## Task
Of all the lines in the entries below, give again exactly those starting at the line containing "1311 337 2.61" and ending at the line containing "1328 807 1.33", both ends included, and no others.

## Records from a data collection
>>>
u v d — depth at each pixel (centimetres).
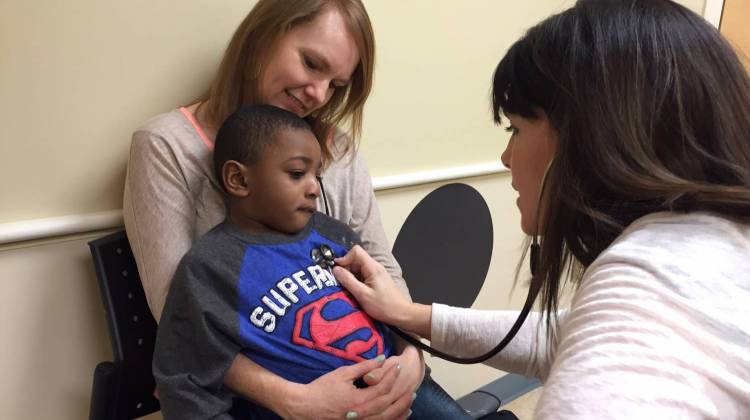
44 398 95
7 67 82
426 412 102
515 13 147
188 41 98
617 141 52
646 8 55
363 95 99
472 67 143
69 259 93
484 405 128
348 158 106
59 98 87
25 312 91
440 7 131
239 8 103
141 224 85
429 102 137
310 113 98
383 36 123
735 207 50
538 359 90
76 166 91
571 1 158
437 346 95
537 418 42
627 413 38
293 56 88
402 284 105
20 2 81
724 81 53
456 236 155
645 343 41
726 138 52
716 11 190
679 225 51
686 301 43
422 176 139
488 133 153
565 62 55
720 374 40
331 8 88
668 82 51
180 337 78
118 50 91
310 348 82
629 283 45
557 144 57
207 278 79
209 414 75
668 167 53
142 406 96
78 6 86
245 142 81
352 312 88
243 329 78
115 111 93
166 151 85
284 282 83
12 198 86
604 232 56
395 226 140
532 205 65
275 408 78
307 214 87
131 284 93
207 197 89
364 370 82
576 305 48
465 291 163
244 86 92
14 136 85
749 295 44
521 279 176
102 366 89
<<<
>>>
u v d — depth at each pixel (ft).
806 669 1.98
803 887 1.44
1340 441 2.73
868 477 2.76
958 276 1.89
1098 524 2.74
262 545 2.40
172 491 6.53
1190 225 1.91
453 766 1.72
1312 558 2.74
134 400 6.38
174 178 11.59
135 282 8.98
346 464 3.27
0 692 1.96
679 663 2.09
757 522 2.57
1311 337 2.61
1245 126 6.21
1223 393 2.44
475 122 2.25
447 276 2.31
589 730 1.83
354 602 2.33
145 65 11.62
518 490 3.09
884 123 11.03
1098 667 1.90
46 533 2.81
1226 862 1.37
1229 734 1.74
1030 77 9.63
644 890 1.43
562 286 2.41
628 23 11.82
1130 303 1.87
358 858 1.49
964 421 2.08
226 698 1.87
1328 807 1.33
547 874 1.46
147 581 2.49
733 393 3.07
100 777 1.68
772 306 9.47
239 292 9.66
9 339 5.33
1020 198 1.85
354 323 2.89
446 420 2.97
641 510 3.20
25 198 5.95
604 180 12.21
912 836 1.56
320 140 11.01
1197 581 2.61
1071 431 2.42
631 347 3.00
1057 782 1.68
<<<
## Task solution
1311 337 2.61
1245 126 6.21
1223 393 2.44
475 122 2.25
447 276 2.31
589 730 1.83
354 602 2.33
145 65 11.62
518 490 3.09
884 123 11.03
1098 667 1.90
46 533 2.81
1226 862 1.37
1229 734 1.74
1030 77 9.63
644 890 1.43
562 286 2.41
628 23 11.82
1130 303 1.87
358 858 1.49
964 421 2.08
226 698 1.87
1328 807 1.33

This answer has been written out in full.